I’ve seen students lose out on scholarships because their "calculated" scores carried a silent asterisk. Admissions officers hate uncertainty. If they see a batch of students with scores generated by a black-box algorithm rather than a proctored hall, they will hedge their bets. They will take the kid with the SAT or the AP score instead.
We aren't protecting these students; we are handicapping them. We are telling them that they are too fragile to handle the very pressure they will face the moment they step into a boardroom or a surgical theater.
The Mental Health Fallacy
The most dangerous argument for cancellation is the "well-being" angle.
Yes, exams are stressful. Life is stressful. Resilience isn't built in a vacuum; it’s built by facing high-stakes situations and navigating them. By removing the hurdle, we aren't curing anxiety—we are delaying its onset and ensuring that when it finally hits, the student has zero coping mechanisms.
Imagine a scenario where we apply this logic to other fields. Do we cancel the bar exam for lawyers because they are tired? Do we skip flight certifications for pilots because the training is intense? No. Because we recognize that the gatekeeping function is what ensures the quality of the profession.
Class 12 is the first real gate. Removing it doesn't make the path easier; it just makes the gate invisible. Students will still hit it, they just won't see it coming.
The Death of the Meritocratic Ladder
The board exam was the great equalizer. It didn't care if you lived in a penthouse in Dubai Marina or a small apartment in Deira. If you could solve the physics problem faster and more accurately than the next person, you won.
Without it, we are entering an era of "Social Capital Dominance."

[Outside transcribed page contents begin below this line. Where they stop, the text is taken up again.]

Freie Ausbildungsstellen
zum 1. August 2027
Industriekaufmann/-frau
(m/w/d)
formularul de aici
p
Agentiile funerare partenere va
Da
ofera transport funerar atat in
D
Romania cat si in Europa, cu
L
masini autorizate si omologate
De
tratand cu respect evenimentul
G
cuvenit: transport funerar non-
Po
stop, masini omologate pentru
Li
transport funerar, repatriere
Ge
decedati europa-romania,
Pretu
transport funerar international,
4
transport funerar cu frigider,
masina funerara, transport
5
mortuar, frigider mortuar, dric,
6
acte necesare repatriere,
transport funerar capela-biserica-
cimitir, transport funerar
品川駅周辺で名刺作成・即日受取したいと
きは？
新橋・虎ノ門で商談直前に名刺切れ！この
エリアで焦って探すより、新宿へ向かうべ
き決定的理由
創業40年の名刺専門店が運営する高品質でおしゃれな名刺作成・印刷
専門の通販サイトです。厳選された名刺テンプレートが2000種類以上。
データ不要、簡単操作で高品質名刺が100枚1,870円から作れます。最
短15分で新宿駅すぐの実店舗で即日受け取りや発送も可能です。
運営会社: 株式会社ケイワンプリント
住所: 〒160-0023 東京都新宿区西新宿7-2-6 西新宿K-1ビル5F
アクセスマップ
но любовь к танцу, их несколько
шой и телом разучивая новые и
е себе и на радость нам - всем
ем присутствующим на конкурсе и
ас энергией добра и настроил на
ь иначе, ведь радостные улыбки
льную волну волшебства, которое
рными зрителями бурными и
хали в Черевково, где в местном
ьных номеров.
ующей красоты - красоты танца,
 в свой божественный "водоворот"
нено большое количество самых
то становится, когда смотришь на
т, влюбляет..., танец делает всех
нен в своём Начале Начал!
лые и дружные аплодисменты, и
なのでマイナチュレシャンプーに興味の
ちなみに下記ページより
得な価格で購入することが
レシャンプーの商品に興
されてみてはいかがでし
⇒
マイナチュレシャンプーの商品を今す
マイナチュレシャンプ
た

If you don't have a standardized score, you need a spectacular CV. You need internships at your uncle’s firm. You need "extracurriculars" that cost thousands of dollars. You need the kind of fluff that only the wealthy can afford to manufacture. The board exam was the one place where the playing field was level. Now, the field is tilted so sharply that only those at the top can stay upright.
What Should Have Happened
Instead of a blanket cancellation, the board should have leaned into decentralized, proctored testing centers or computer-based adaptive testing. The technology exists. The infrastructure in the Middle East is more than capable.

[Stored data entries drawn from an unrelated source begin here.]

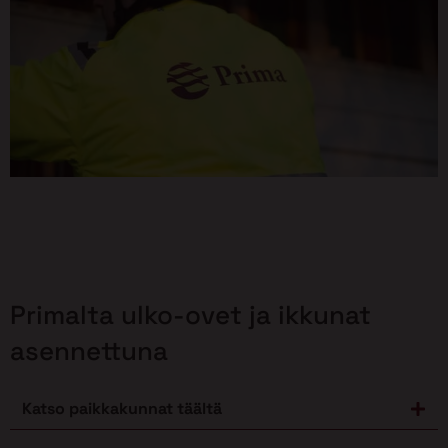
Primalta ulko-ovet ja ikkunat
asennettuna
Katso paikkakunnat täältä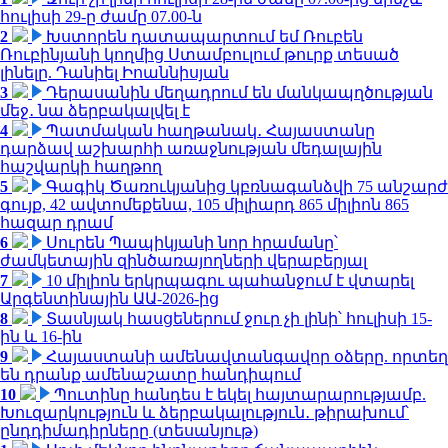
հուլիսի 29-ը ժամը 07.00-ն
2
Խստորեն դատապարտում եմ Ռուբեն
Ռուբինյանի կողմից Ստամբուլում թուրք տեսած
լինելը. Դանիել Իոաննիսյան
3
Դերասանին մեղադրում են մանկապղծության
մեջ․ նա ձերբակալվել է
4
Պատմական հաղթանակ․ Հայաստանը
դարձավ աշխարհի առաջնության մեդալային
հաշվարկի հաղթող
5
Գագիկ Ծառուկյանից կբռնագանձվի 75 անշարժ
գույք, 42 ավտոմեքենա, 105 միլիարդ 865 միլիոն 865
հազար դրամ
6
Սուրեն Պապիկյանի նոր հրամանը՝
ժամկետային զինծառայողների վերաբերյալ
7
10 միլիոն երկրպագու պահանջում է վտարել
Արգենտինային ԱԱ-2026-ից
8
Տասնյակ հասցեներում ջուր չի լինի՝ հուլիսի 15-
ին և 16-ին
9
Հայաստանի ամենավտանգավոր օձերը. որտեղ
են դրանք ամենաշատը հանդիպում
10
Պուտինը հանդես է եկել հայտարարությամբ.
Խուզարկություն և ձերբակալություն․ թիրախում՝
ընդդիմադիրները (տեսանյութ)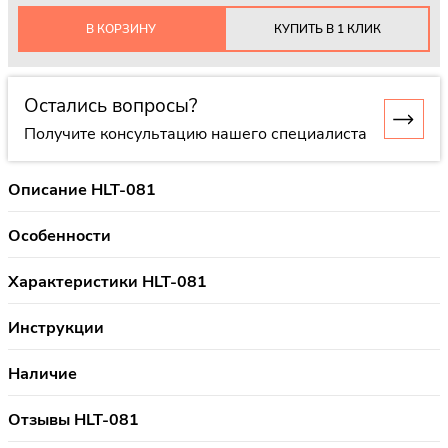
В КОРЗИНУ
КУПИТЬ В 1 КЛИК
Остались вопросы?
Получите консультацию нашего специалиста
Описание HLT-081
Особенности
Характеристики HLT-081
Инструкции
Наличие
Отзывы HLT-081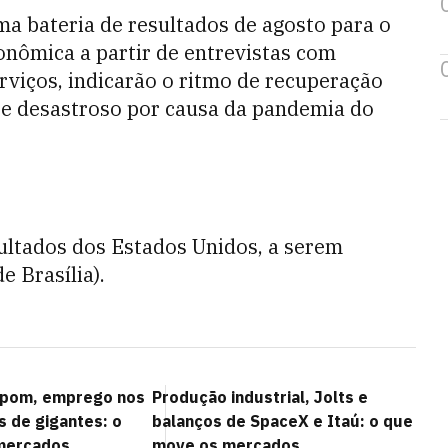
uma bateria de resultados de agosto para o
onômica a partir de entrevistas com
erviços, indicarão o ritmo de recuperação
e desastroso por causa da pandemia do
sultados dos Estados Unidos, a serem
e Brasília).
opom, emprego nos
Produção industrial, Jolts e
s de gigantes: o
balanços de SpaceX e Itaú: o que
mercados
move os mercados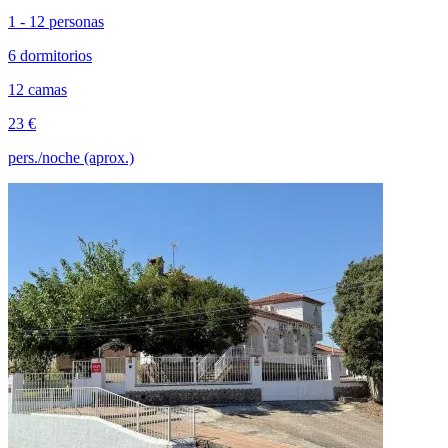
1 - 12 personas
6 dormitorios
12 camas
23 €
pers./noche (aprox.)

The decision to cancel was the path of least resistance. It was an administrative surrender dressed up as empathy.
If you are a student or a parent affected by this, stop celebrating. Start looking for external certifications. Take the SATs. Take the ACTs. Get an AP credit. Do anything to get a standardized, third-party stamp of approval on your transcript.
The world is not going to be "holistic" when you apply for your first job. It is going to be brutal. It is going to ask for proof of performance. And "my school said I was pretty good" isn't going to cut it.
The CBSE has essentially issued a currency that isn't backed by gold. It’s paper. And in the global market, paper burns.
Stop asking for the easy way out. Demand the hard test. It’s the only way to prove you’re worth the seat.
Go find a real metric before the world finds one for you.